What is needed: Transcribe the stretch of entries below from the line with "Currently I'm working" through the line with "-Logo,Banner,socialmedia images", exactly and with both ends included; leave out all other lines.

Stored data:

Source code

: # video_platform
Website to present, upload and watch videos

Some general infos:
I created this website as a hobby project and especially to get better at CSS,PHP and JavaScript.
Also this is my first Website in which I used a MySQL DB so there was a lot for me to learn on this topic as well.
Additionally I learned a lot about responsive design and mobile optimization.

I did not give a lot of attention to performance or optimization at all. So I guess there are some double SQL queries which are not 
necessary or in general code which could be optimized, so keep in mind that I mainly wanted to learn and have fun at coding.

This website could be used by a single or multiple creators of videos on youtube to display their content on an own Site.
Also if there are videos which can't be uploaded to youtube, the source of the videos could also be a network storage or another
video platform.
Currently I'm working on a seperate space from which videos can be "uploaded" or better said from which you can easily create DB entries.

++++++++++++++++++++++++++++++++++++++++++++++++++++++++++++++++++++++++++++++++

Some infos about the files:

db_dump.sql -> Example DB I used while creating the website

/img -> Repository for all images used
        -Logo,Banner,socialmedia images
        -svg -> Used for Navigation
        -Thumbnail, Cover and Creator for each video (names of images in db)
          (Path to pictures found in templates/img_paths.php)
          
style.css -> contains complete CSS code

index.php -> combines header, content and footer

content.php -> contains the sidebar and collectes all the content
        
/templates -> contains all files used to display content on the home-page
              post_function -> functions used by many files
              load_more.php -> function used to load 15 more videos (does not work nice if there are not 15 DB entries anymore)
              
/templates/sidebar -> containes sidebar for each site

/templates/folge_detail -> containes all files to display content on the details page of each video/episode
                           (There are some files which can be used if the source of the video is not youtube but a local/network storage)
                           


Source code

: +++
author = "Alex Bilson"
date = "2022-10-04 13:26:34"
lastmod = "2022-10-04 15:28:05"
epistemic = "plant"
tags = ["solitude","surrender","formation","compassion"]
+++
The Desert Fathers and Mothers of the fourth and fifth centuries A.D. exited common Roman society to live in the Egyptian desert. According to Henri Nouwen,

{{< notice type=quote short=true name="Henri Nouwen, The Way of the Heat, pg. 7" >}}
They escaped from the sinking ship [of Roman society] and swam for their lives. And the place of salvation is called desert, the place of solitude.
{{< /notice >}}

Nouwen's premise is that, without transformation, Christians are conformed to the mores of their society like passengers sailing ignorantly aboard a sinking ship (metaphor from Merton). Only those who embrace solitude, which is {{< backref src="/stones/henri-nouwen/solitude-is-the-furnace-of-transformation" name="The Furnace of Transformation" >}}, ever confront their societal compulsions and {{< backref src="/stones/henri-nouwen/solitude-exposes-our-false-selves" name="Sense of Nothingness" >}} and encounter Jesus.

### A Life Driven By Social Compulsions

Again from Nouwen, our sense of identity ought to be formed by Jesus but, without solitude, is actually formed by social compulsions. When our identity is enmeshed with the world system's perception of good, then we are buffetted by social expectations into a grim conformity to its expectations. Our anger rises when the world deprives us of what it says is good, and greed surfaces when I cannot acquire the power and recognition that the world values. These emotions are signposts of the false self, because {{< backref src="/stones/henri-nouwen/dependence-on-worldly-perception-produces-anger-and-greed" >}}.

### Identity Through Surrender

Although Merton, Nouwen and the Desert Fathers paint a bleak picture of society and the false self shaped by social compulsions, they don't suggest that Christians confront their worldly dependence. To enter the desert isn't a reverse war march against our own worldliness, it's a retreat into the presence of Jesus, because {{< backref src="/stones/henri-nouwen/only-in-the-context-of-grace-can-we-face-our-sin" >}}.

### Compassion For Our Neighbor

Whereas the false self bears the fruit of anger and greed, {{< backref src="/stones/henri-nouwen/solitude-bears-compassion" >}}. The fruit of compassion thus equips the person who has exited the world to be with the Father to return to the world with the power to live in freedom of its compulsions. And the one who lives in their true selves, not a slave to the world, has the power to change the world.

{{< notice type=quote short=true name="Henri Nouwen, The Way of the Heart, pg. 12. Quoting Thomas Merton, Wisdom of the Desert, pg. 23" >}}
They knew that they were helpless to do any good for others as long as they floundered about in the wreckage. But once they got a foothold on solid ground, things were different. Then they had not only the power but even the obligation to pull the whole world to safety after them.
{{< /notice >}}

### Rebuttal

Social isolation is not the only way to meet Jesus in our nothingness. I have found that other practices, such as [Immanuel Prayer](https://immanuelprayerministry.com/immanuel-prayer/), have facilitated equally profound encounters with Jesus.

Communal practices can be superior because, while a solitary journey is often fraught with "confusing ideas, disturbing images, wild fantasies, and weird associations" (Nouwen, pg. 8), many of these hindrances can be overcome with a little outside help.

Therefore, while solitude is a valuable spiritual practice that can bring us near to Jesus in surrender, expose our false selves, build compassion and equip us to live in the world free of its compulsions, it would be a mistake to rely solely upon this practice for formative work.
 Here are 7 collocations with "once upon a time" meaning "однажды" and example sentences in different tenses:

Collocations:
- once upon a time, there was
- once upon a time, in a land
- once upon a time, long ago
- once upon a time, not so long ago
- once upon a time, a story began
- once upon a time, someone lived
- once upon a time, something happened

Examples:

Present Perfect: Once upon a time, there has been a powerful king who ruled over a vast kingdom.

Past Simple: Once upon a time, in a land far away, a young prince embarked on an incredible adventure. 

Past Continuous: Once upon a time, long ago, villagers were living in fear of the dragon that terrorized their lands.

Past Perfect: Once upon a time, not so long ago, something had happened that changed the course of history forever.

Output for this exercise:
Currently I'm working on a seperate space from which videos can be "uploaded" or better said from which you can easily create DB entries.

++++++++++++++++++++++++++++++++++++++++++++++++++++++++++++++++++++++++++++++++

Some infos about the files:

db_dump.sql -> Example DB I used while creating the website

/img -> Repository for all images used
        -Logo,Banner,socialmedia images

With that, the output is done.